--- ТЕКСТ ---
Въ andante встрѣчается аккомпаниментъ ли­таврами piano; въ настоящее время это — за­урядный пріемъ, но здѣсь онъ является какъ-бы предвѣстникомъ поразительнаго эффекта, достигнутаго Бетховеномъ впослѣдствіи съ помощью названнаго инструмента, который его предшественники примѣняли рѣдко и неудачно. Это — чарующая часть; тема ея граціозна и удобна для разработки фугой, чѣмъ съ успѣ­хомъ воспользовался авторъ.

Scherzo — первое изъ ряда милыхъ шутокъ (scherzi), форму которыхъ изобрѣлъ Бетховенъ; онъ также опредѣлилъ скорость ихъ движенія и почти во всѣхъ своихъ инструментальныхъ про­изведеніяхъ замѣнилъ ими моцартовскіе и гайдновскіе менуэты, носящіе совершенно другой характеръ и исполняющіеся вдвое медленнѣе. Это граціозное scherzo отличается замѣчатель­ной свѣжестью, игривостью и представляетъ единственную новинку въ 1-й симфоніи, гдѣ вообще отсутствуютъ великія и богатыя поэти­ческія идеи, проведенныя въ большинствѣ поз­днѣйшихъ произведеній Бетховена. Музыка ея прекрасно написана, прозрачна, жива, по мало акцентирована, а мѣстами холодна и даже скудна, какъ напр. въ заключительномъ rondo, которое является какимъ-то музыкальнымъ ре­бячествомъ. Это еще не Бетховенъ, но съ нимъ мы встрѣтимся дальше.

II. Симфонія Ré-majeur.
--- ИСХОДНЫЕ ЗАПИСИ ---
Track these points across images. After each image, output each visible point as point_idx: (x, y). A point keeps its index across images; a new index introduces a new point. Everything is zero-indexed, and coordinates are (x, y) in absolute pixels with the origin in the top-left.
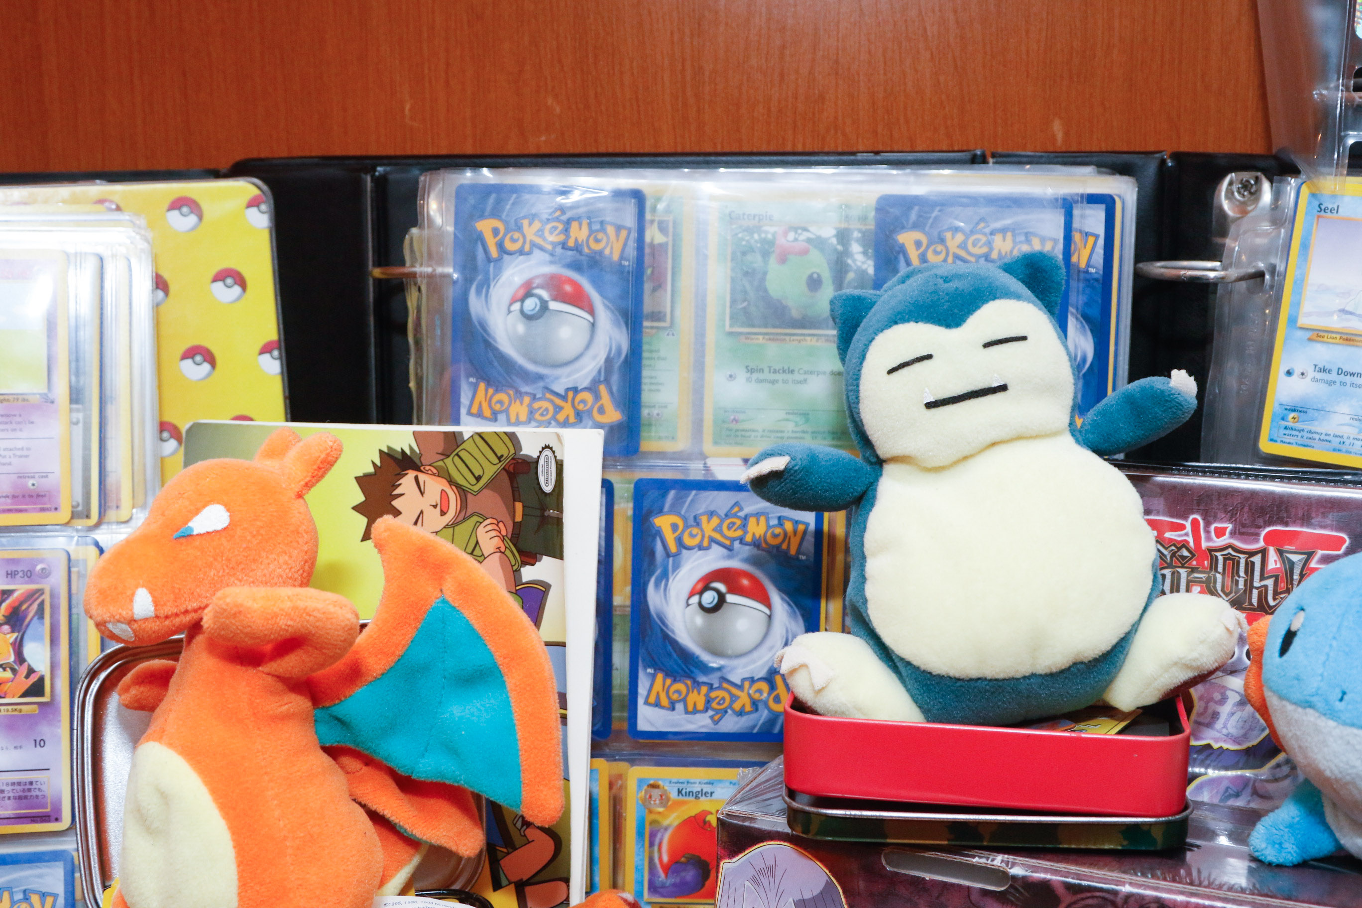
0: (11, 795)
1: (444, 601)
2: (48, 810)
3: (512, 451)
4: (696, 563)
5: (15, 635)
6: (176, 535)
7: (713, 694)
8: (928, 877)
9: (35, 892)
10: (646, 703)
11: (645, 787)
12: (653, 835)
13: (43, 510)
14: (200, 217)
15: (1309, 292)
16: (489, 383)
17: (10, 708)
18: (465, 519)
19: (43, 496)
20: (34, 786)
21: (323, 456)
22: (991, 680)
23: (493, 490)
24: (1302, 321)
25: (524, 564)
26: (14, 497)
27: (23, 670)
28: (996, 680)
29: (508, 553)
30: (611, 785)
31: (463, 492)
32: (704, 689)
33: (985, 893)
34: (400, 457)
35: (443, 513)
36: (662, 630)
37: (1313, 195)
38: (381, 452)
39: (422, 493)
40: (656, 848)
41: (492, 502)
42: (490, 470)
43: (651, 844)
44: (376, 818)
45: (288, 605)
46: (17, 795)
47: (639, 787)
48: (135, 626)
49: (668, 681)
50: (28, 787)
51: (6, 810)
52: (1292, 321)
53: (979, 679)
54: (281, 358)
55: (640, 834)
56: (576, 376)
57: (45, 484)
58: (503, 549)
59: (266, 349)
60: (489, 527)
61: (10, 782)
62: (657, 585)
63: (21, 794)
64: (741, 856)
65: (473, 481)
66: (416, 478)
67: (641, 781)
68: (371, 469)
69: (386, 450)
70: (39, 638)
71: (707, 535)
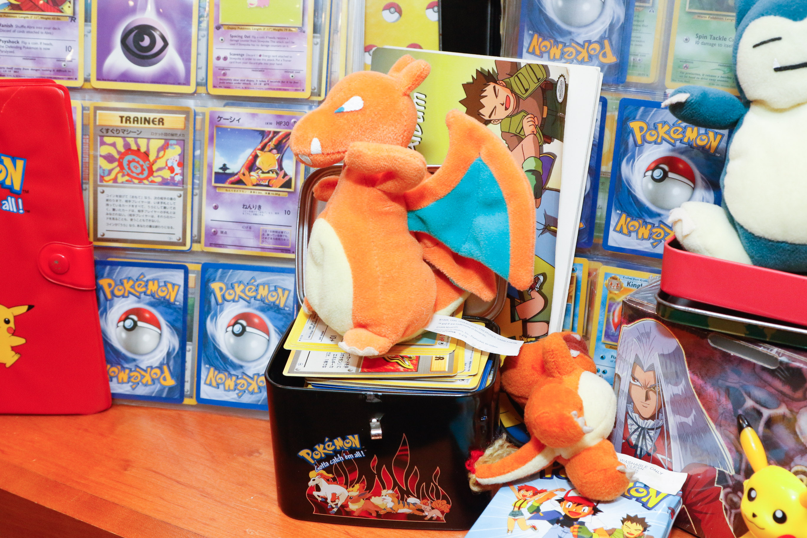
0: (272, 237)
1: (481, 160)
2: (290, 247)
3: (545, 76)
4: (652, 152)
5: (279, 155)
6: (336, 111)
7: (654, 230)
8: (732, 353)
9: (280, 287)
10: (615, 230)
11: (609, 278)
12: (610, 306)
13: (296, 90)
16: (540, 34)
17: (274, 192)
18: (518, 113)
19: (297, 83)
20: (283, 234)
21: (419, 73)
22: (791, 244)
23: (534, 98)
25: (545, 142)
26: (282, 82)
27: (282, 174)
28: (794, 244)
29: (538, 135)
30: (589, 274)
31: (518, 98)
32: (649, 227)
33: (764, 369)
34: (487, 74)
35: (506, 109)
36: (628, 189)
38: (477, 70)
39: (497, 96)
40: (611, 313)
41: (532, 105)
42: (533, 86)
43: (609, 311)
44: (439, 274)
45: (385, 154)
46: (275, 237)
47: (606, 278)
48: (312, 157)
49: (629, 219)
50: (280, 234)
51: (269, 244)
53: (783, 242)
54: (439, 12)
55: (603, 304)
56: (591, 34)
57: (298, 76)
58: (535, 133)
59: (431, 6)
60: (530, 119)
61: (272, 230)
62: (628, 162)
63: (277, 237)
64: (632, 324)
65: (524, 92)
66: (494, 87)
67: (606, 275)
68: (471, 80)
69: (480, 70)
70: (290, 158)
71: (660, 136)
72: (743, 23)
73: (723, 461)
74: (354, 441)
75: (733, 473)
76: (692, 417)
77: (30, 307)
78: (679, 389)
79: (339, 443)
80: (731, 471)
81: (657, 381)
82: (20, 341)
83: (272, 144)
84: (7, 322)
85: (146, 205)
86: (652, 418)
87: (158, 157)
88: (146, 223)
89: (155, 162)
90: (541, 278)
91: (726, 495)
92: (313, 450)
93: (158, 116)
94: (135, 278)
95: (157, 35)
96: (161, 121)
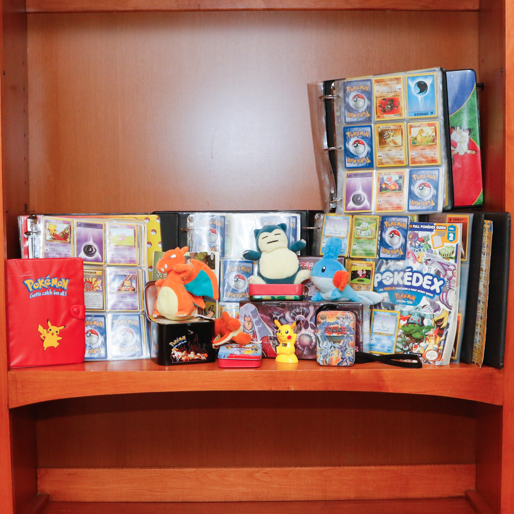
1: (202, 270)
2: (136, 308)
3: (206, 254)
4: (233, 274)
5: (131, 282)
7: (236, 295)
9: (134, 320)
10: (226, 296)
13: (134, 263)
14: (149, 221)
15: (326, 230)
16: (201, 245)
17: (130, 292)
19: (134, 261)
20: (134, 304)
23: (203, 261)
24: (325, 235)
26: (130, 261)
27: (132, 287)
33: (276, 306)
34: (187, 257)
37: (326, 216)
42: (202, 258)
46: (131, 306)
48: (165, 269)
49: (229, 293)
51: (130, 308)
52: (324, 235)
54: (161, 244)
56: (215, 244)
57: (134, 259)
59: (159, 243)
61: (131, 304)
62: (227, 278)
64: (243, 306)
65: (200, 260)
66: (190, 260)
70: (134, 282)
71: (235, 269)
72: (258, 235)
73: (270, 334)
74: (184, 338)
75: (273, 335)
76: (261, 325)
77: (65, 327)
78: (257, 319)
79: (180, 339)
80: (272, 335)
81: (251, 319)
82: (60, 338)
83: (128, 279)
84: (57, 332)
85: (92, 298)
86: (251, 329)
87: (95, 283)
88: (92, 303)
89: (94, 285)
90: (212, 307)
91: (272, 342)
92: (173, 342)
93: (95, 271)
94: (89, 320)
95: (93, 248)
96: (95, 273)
---
--- ИСХОДНЫЕ ЗАПИСИ ---
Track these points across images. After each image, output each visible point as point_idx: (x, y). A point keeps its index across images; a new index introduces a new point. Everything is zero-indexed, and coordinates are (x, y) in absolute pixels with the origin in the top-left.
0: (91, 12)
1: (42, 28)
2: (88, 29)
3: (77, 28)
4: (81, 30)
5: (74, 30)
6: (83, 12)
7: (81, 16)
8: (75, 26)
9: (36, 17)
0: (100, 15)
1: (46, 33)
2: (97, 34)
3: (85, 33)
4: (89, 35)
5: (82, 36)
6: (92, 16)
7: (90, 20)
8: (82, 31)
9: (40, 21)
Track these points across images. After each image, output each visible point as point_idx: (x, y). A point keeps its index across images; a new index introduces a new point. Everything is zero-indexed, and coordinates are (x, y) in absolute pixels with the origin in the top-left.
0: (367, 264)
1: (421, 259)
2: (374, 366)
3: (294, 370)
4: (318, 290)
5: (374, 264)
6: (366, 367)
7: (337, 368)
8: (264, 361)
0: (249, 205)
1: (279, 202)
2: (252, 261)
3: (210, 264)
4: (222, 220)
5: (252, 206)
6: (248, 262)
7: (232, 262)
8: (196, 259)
---
--- ИСХОДНЫЕ ЗАПИСИ ---
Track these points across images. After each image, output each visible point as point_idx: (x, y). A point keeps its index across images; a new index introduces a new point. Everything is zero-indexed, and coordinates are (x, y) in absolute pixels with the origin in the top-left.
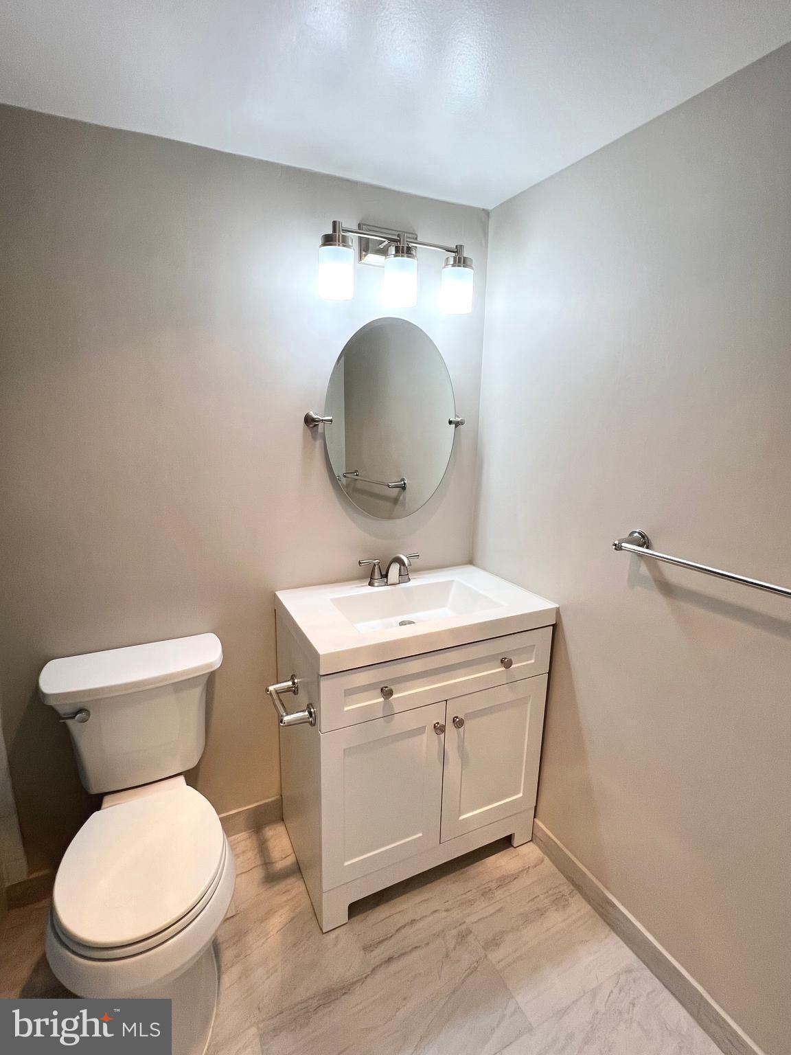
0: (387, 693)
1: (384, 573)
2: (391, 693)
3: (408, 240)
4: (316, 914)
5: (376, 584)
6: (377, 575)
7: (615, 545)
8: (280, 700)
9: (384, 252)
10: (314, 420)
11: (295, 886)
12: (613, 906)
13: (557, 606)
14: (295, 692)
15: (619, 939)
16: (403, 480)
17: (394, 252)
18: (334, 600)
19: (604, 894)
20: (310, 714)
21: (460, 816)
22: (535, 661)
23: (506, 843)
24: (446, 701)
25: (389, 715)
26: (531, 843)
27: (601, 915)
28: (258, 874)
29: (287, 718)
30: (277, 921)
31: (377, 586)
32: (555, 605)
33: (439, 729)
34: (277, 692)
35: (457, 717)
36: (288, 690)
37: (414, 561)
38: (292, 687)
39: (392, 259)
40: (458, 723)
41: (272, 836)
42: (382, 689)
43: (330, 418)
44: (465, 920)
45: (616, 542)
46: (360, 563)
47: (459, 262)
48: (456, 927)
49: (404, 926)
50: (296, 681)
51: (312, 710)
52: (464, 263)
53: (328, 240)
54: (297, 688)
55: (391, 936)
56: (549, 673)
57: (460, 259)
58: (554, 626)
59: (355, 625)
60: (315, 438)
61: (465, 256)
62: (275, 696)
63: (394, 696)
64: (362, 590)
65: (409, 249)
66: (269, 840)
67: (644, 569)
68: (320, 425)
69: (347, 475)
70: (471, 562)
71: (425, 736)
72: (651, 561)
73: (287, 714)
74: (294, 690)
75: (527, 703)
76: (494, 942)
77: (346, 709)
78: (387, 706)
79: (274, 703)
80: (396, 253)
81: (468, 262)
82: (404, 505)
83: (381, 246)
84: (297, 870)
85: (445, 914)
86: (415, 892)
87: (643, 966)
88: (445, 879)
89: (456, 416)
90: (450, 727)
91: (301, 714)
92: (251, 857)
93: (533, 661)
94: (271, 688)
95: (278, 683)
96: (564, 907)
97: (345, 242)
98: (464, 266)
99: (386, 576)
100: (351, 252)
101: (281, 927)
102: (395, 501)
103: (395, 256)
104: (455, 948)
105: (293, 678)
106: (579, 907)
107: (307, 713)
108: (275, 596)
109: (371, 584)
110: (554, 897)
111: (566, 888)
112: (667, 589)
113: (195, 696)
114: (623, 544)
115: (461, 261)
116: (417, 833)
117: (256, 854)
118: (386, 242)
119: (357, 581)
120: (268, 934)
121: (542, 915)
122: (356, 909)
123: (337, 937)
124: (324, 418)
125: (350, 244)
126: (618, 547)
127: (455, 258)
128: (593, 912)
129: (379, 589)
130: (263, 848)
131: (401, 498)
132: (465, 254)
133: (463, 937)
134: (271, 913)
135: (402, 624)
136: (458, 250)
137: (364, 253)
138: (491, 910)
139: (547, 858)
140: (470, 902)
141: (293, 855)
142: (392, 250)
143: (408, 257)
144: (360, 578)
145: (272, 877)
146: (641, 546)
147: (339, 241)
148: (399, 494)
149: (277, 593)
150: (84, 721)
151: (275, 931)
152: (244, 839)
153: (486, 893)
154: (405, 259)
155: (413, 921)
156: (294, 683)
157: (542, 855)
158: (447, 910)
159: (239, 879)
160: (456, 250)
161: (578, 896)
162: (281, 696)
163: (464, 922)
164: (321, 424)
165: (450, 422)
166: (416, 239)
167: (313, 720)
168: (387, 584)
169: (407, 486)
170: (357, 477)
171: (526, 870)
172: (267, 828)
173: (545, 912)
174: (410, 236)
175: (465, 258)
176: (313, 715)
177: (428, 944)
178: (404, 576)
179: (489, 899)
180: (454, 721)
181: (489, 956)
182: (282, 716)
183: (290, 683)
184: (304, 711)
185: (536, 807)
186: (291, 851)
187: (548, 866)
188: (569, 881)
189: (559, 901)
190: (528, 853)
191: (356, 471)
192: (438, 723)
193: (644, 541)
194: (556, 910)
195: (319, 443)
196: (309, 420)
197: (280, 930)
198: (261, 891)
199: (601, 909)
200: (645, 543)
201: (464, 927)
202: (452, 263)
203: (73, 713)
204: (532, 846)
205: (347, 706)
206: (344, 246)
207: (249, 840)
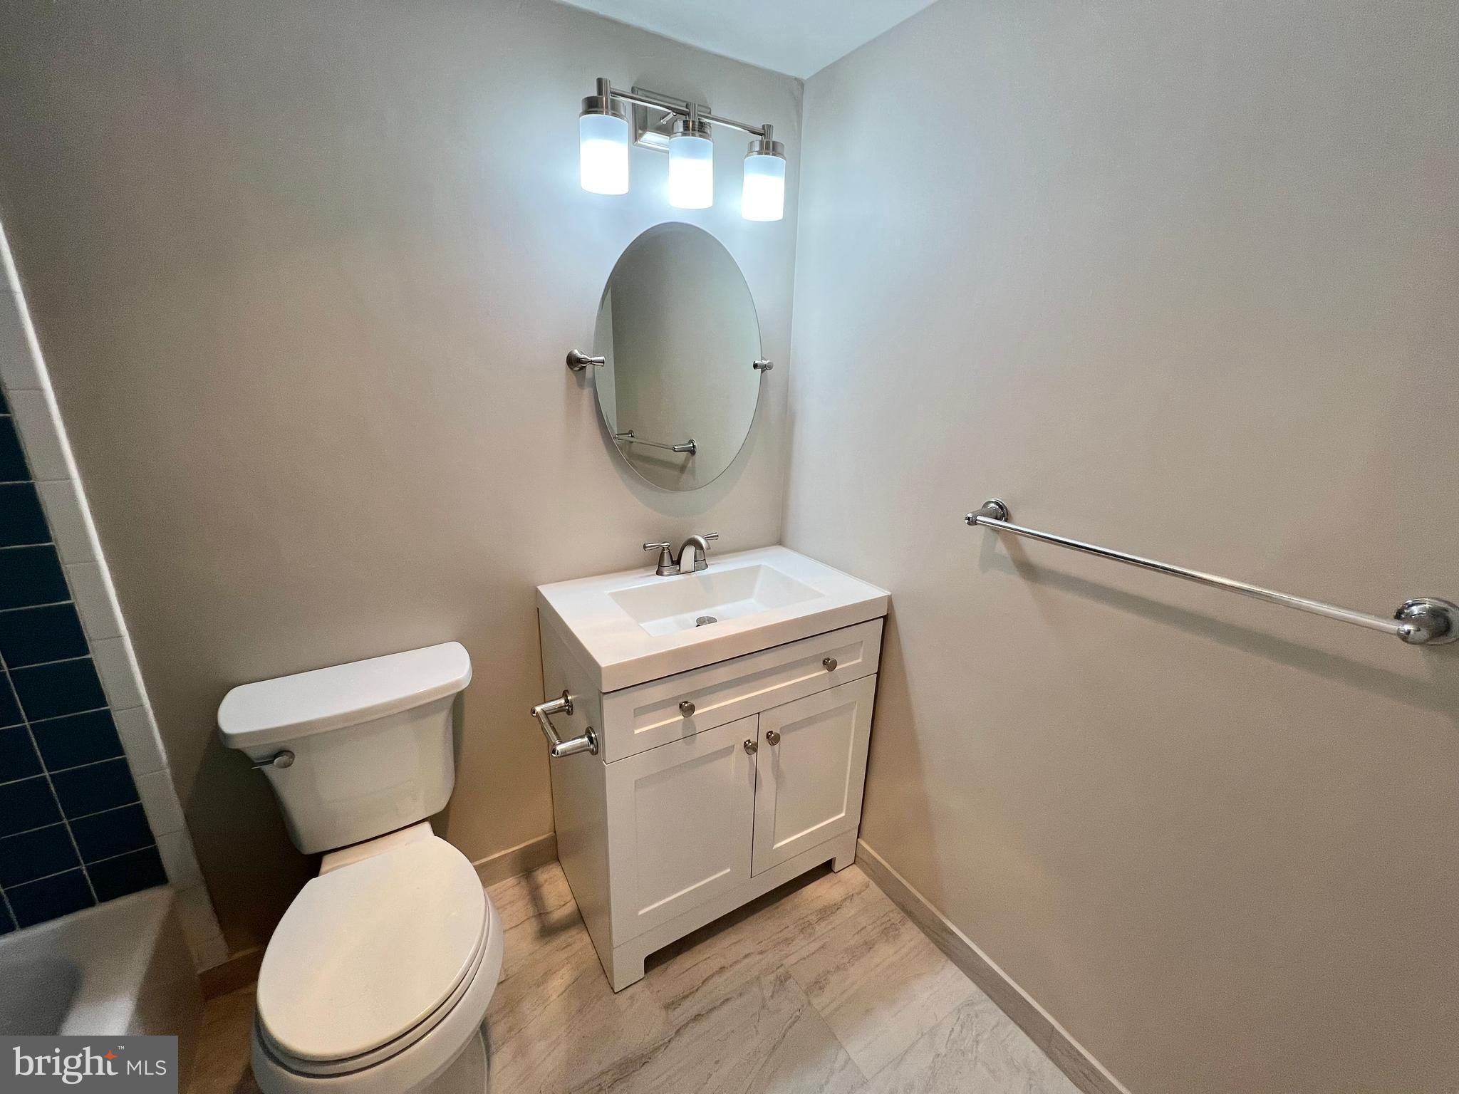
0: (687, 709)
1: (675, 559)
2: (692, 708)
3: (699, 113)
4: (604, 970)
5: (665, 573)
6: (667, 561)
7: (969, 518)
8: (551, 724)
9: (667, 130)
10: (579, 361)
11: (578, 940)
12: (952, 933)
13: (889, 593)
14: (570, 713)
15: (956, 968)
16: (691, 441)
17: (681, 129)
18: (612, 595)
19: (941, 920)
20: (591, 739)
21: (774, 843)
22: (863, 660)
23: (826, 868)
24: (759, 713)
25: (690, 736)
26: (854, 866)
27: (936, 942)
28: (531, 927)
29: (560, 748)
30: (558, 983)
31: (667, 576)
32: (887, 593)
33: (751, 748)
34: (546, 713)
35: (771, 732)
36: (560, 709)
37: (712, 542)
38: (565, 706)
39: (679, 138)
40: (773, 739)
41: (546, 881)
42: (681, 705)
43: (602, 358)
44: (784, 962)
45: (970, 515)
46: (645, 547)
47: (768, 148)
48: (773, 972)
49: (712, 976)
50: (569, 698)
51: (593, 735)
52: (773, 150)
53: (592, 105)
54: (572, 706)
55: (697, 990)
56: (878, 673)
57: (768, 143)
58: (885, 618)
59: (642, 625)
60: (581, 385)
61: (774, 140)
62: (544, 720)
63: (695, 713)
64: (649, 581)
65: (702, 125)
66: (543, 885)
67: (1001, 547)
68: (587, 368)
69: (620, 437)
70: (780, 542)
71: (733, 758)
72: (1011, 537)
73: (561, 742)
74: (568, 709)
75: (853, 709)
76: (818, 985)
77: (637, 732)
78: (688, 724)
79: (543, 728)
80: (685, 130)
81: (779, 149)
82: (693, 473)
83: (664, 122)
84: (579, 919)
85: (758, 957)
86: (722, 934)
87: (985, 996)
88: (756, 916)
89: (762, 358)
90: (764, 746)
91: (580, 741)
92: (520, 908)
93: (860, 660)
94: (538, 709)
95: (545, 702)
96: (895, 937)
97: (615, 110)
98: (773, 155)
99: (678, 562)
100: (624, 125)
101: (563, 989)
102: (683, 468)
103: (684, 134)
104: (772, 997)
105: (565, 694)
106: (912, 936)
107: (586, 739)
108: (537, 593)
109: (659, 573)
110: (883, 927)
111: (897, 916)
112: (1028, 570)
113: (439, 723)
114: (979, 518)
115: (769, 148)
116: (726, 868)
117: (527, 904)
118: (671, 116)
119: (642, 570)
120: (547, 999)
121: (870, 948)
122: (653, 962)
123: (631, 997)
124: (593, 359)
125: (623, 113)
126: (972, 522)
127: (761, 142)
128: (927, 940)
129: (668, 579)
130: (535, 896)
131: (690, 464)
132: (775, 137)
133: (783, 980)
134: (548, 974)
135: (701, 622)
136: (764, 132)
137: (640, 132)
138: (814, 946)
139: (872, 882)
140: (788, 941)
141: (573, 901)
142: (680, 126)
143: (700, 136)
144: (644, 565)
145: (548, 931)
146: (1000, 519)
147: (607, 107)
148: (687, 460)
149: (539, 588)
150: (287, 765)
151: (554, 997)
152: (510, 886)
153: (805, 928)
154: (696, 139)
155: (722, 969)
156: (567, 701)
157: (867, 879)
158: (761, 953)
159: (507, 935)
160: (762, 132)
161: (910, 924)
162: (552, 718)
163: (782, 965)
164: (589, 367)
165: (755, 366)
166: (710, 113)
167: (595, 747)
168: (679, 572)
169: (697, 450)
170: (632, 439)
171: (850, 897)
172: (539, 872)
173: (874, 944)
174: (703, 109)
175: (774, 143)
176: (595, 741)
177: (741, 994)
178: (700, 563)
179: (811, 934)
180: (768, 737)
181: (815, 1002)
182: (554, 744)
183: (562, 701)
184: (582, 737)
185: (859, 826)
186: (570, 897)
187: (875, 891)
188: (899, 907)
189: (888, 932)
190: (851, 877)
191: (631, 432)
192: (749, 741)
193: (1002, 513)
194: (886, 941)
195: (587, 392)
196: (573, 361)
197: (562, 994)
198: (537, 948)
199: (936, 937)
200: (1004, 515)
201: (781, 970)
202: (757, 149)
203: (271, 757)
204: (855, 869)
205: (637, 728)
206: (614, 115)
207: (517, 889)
---
> [ЗАДАНИЕ A]: Выпишите из отрывка о Первой симфонии Бетховена фрагмент от слов «Въ andante встрѣчается» до слов «успѣ­хомъ воспользовался авторъ.» включительно.
> [ЗАДАНИЕ B]:
Ответьте по отрывку о Первой симфонии Бетховена:
(i) Какой инструмент предшественники Бетховена применяли редко и неудачно?
(ii) Чем Бетховен заменил моцартовские и гайдновские менуэты почти во всех своих инструментальных произведениях?
(iii) Какую часть симфонии отрывок называет музыкальным ребячеством?
> [ЗАДАНИЕ C]: Изложите отрывок о Первой симфонии Бетховена в двух предложениях.

> [ОТВЕТ A]:
Въ andante встрѣчается аккомпаниментъ ли­таврами piano; въ настоящее время это — за­урядный пріемъ, но здѣсь онъ является какъ-бы предвѣстникомъ поразительнаго эффекта, достигнутаго Бетховеномъ впослѣдствіи съ помощью названнаго инструмента, который его предшественники примѣняли рѣдко и неудачно. Это — чарующая часть; тема ея граціозна и удобна для разработки фугой, чѣмъ съ успѣ­хомъ воспользовался авторъ.

> [ОТВЕТ B]:
(i) Литавры.
(ii) Скерцо.
(iii) Заключительное рондо.

> [ОТВЕТ C]: В анданте встречается аккомпанемент литавр piano, а грациозная тема этой части удобна для разработки фугой, чем автор с успехом воспользовался. Скерцо, первое из изобретённых Бетховеном шуток, заменивших менуэты Моцарта и Гайдна, отличается свежестью и игривостью и представляет единственную новинку Первой симфонии, музыка которой прекрасно написана, но местами холодна и даже скудна.